Auch Bernd Lüdkemeier (Investitions- und Marketinggesellschaft Sachsen-Anhalt mbH) sah für die Region noch „Luft nach oben“. Er beschrieb die Vorzüge des Kulturlands Sachsen-Anhalt, sah Sachsen-Anhalt hier in einer herausgehobenen Stellung im Kulturtourismus, gar als Kernland und verwies auf die 7000jährige kulturelle Geschichte. Die Region sei erlebenswert und unverwechselbar in Europa mit ihrer hohen Kulturdichte. Als Beispiele nannte er das Reformationsjahr 2017, die UNESCO-Welterbestätten, die Himmelsscheibe von Nebra u.v.a.m. Er zeigte die große Chance der Landschaft Saale-Unstrut auf dem Weg zum UNESCO-Welterbe auf. Lüdkemeier hob die Bedeutung der Tourismusverbände hervor. Bezüglich der Übernachtungen analysierte er, dass mehr Binnengäste in die Region kommen, weniger ausländische Gäste. Hier müsste es mehr Anreize geben, auch hinsichtlich der Bleibedauer.

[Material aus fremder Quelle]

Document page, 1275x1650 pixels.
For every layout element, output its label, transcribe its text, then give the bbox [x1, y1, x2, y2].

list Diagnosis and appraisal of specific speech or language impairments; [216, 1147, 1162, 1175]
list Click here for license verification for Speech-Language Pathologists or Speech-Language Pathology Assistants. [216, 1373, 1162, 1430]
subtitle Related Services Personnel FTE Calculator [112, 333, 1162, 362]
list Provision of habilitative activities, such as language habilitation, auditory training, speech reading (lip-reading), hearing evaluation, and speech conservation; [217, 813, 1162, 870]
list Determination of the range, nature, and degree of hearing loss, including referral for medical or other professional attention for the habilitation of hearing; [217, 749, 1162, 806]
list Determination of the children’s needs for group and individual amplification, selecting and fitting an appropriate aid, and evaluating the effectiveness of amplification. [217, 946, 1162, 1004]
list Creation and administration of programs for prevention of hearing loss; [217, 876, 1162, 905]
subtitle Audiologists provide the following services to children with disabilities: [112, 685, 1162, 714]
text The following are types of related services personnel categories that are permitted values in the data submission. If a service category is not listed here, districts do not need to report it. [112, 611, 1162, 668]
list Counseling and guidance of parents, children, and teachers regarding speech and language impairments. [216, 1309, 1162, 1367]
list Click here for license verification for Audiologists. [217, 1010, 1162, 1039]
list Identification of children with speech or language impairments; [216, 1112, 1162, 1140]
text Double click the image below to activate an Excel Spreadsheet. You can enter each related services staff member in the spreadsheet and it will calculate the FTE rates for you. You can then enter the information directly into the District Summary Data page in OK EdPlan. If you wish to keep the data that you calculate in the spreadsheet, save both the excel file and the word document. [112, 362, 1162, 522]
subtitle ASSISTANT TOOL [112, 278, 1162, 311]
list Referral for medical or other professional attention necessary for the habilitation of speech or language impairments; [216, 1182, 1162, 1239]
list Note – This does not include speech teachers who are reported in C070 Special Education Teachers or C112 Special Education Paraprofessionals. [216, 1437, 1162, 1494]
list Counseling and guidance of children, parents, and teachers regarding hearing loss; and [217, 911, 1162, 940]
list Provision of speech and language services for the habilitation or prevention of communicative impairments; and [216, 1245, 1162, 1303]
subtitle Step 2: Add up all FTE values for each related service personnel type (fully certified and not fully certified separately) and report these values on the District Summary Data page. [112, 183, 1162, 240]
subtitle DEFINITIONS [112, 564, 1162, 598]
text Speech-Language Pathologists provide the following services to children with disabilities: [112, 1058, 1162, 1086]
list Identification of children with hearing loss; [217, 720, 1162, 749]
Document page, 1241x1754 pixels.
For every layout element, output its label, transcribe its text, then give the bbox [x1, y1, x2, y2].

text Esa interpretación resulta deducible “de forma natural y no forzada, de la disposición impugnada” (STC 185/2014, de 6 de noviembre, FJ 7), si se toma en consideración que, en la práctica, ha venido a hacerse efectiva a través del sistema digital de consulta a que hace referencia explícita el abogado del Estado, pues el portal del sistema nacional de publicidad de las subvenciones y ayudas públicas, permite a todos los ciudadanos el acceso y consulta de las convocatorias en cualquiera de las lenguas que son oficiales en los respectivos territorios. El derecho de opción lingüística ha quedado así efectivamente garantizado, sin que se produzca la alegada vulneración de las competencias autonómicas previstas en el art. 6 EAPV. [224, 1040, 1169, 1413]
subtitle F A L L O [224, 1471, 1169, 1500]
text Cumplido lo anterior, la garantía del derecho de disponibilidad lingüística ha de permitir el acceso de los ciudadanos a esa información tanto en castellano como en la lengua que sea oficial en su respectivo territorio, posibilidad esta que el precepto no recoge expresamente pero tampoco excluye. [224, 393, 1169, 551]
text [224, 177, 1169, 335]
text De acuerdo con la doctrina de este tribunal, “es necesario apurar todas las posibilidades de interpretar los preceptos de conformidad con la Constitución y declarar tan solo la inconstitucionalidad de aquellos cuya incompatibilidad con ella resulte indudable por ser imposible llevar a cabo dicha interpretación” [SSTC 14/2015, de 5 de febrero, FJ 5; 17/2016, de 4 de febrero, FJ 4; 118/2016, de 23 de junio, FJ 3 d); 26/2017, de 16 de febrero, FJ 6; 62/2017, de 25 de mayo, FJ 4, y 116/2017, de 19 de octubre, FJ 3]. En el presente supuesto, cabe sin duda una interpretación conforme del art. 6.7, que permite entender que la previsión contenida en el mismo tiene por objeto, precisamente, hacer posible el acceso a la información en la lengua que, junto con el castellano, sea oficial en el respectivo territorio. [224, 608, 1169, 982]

Andreas Plehn zeigte die Entwicklung der örtlichen Straßenbahn und die Gründung der Naumburger Straßenbahn GmbH auf, als deren Geschäftsführer er wirkt. Heute wird die GmbH von drei Personen privat betrieben, was großes persönliches Engagement und Herzblut erfordert. Noch vor zehn Jahren fuhr die Bahn aus Tourismusbahn ausschließlich am Wochenende. Zwischenzeitlich hat die Stadt die Strecke für 12 Mio. Euro erneuert. 2005 gab es den Beschluss, die Bahn ab 2007 für sieben Monate auf eigenes Risiko fahren zu lassen. Unterstützung gab es auch vom Bundesland und der Stadt. Der Modellversuch wurde auf vier Jahre festgelegt. Der Schritt hat sich gelohnt, die Fahrgastzahlen konnten in den vergangenen Jahren deutlich gesteigert werden. 40 Prozent der Fahrgäste sind Touristen. Das Unternehmen fährt ausschließlich mit historischen Fahrzeugen. Plehn machte am Beispiel der Naumburger Straßenbahn deutlich, dass es lohnt, sich für etwas einzusetzen.
In der anschließenden sehr munteren Diskussion wurden mehrere Blickwinkel aufgegriffen. Ein Schwerpunkt war die Bedeutung des Weinanbaus für die Ausstrahlung der Region. Als weiterer Punkt wurde der mangelnde Service in der Region diskutiert. Insbesondere Öffnungszeiten in der Gastronomie, Mängel im Hotelgewerbe, wenig ausgeprägte Willkommenskultur und Sprachbarrieren wurden hier hervorgehoben. Diskutiert wurde auch die Aufwertung des Berufsbildes in der Gastronomie, um junge Leute zu einer Ausbildung in diesem Bereich zu motivieren.